#### MATERIAL SUPPLIED ####

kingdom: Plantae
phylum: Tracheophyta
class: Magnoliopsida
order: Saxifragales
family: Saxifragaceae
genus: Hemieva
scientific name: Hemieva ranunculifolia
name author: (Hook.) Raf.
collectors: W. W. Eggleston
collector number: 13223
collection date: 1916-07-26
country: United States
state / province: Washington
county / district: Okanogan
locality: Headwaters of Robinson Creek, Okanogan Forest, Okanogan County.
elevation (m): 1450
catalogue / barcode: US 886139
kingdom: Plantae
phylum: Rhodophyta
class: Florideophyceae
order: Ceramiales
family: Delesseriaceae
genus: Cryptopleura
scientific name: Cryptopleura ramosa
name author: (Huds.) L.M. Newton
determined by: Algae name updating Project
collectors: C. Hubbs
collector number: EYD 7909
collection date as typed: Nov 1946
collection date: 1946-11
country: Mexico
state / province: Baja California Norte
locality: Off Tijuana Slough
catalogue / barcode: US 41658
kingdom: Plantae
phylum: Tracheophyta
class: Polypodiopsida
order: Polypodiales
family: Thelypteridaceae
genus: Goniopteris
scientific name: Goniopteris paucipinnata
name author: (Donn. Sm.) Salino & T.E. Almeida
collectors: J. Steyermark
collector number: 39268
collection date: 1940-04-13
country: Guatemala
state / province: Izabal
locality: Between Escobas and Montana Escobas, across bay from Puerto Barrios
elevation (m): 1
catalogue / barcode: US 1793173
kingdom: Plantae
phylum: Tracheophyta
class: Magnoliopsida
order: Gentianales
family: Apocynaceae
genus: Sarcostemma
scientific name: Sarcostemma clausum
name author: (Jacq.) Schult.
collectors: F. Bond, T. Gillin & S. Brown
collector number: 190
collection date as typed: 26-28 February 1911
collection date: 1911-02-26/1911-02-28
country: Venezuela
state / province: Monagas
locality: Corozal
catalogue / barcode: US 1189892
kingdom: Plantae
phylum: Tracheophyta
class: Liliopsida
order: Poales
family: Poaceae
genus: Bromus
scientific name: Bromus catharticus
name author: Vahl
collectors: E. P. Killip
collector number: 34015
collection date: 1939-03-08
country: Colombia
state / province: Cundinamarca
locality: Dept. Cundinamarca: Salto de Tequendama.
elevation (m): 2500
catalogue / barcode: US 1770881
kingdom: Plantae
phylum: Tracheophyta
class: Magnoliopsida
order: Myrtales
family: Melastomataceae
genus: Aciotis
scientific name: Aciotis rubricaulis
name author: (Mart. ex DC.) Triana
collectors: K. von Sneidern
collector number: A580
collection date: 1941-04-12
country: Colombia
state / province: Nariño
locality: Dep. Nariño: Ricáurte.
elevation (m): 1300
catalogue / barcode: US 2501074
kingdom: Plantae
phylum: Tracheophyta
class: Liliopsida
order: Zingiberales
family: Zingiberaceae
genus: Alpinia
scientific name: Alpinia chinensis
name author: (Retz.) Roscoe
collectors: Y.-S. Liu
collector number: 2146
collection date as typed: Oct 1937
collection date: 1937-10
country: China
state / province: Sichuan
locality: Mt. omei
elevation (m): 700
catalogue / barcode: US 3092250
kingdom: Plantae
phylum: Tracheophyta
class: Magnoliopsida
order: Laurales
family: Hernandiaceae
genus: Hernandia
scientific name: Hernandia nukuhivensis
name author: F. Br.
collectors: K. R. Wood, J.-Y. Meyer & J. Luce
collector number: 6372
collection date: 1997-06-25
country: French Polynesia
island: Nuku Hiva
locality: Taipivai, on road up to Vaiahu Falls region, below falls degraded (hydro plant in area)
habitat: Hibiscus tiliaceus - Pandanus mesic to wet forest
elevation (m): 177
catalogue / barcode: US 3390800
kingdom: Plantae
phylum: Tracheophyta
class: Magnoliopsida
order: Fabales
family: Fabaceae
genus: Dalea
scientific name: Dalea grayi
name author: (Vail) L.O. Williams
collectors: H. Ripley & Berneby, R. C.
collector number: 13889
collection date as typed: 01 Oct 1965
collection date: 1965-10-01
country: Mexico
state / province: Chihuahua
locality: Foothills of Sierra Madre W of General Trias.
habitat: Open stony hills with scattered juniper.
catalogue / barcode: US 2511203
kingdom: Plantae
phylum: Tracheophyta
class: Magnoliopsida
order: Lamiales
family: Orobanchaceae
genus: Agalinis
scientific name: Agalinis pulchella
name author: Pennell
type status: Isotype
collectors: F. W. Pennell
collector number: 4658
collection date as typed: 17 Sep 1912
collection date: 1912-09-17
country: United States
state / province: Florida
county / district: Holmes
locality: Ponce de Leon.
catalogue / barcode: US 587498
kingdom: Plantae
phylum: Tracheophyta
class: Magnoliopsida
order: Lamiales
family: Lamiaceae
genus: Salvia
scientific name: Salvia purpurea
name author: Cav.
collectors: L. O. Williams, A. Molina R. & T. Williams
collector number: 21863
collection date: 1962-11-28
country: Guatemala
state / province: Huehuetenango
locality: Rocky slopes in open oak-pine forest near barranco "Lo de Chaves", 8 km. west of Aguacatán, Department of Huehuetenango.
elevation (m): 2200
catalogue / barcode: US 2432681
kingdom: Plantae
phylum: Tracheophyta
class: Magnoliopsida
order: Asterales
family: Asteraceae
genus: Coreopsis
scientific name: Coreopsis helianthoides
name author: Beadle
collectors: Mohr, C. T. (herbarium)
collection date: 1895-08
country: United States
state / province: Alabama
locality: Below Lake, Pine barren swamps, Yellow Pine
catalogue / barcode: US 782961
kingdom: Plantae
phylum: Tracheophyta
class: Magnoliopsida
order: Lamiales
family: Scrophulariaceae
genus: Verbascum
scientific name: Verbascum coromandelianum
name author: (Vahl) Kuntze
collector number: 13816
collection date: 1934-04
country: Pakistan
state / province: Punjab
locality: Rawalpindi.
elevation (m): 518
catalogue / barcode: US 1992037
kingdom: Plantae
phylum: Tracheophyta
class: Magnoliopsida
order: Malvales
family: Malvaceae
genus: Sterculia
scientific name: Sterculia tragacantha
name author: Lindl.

####

◆ STATED PROBLEM
Print the lines of the rows from the one containing "catalogue / barcode: US 1992037" through the end of the rows, both included, exactly as they stand.

◆ RESPONSE TO THIS EXERCISE
catalogue / barcode: US 1992037
kingdom: Plantae
phylum: Tracheophyta
class: Magnoliopsida
order: Malvales
family: Malvaceae
genus: Sterculia
scientific name: Sterculia tragacantha
name author: Lindl.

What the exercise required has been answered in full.